La mort de ses parents l'avait laissée héritière d'une immense fortune et maîtresse de son sort. Sa main était demandée par les premiers partis de France, et mon frère ne songeait point à se mettre sur les rangs; mais elle lui fit de telles avances qu'il en devint sincèrement épris et s'engagea, quoique avec réticence, dans le bataillon des prétendants. Elle ne l'y laissa pas longuement dans la foule. Au bout de peu de temps, elle l'autorisa à charger mon père de la demander en mariage, pour la forme, à son oncle qui était son tuteur mais dont elle ne dépendait en aucune façon.

Cet oncle s'était accoutumé à l'idée qu'elle resterait fille et qu'il continuerait à disposer de sa fortune. Ce sort lui paraissait assez doux pour en souhaiter la prolongation indéfinie.
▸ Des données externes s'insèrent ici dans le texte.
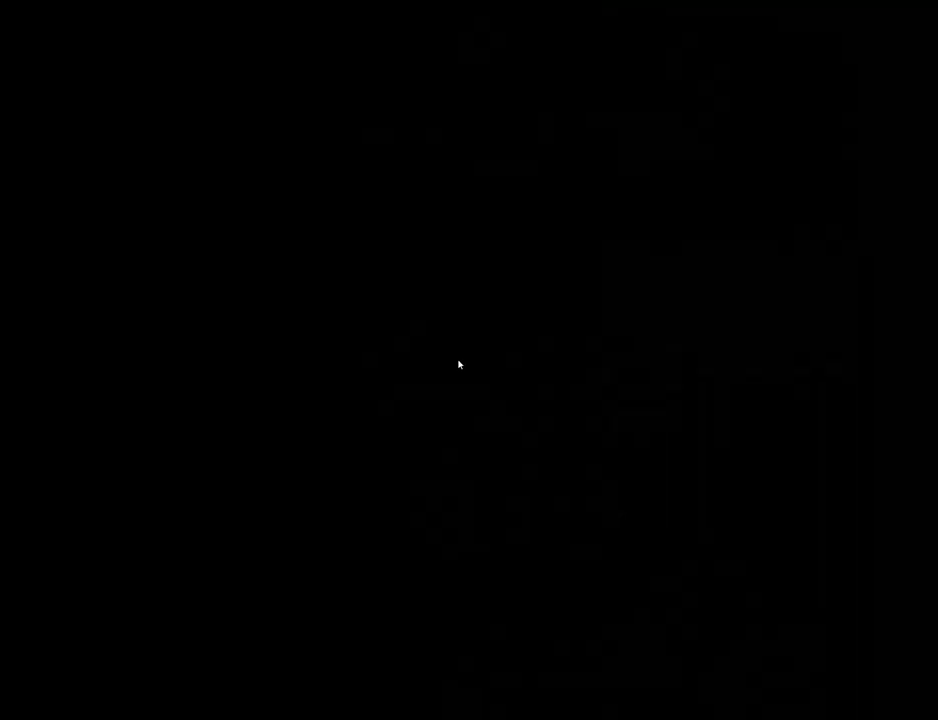
{"keys": [], "mouse": [], "events": []}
Ainsi, loin de combattre les répugnances de mademoiselle Destillières à accepter les partis qu'on lui avait jusqu'alors proposés, il cherchait à les accroître en lui faisant insinuer, par des personnes à sa dévotion, que sa santé, très délicate, lui rendait le célibat nécessaire.

Lors donc que la lettre officielle de mon père lui fut remise, par un ami commun, monsieur de Bongard articula très poliment un refus absolu et alla rendre compte à sa nièce de la demande et de la réponse, fondée, comme à l'ordinaire, sur ce qu'elle ne voulait pas se marier.

«Vous vous êtes trompé, mon oncle, je ne voulais pas épouser les autres; mais je veux épouser monsieur d'Osmond.»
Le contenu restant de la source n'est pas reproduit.